For a number of years now, the world of art has chosen not to exist at the margins of this issue. Different forms of expression and different languages have sought to capture the problems of our current world.
“Reuse plastic bags” Location: Nazaré, Portugal
Artist Lourdes Fisa’s new exhibition SOS NATURA! wants to become a small nucleus of awareness concerning a serious environmental problem: the impact of plastic on nature and on our seas and oceans. Recently exhibited at the Roman Theatre Museum in Lisbon and at the Abad de Baçal Museum in Bragança, the project AQVA on ÁGUA shows the artist’s understanding of water as an essential element of life. Fisa departs in this exhibition from the harsh reality that pollution is not only found in our waters, but it also enters our body.

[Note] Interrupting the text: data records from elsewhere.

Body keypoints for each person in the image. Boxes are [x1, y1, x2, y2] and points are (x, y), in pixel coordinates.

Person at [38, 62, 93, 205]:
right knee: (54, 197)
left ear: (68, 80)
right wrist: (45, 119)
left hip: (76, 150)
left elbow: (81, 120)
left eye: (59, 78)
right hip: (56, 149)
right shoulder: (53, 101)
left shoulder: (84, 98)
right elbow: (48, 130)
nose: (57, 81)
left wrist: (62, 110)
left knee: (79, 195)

Through this exhibition at the Museum of Rural Life, the artist sends a cry for help while expressing her homage to nature and to human beings. She’s searching for new ways to look at the environment and to do it in her idiosyncratic personal language. To achieve her goals, she recovers the technique of engraving. Through this art, she not only explores one of the first techniques used in the history of art, but also one of the first techniques used by herself at the start of her own career. In doing so, she has been able to trigger a field of introspection that should be perfectly well imitated in our daily lives.
The works from SOS NATURA! represent an invitation to “look inside”, something which, in effect, can lead to a decentralisation of our usual points of view and a deconstruction of existing structures and codes.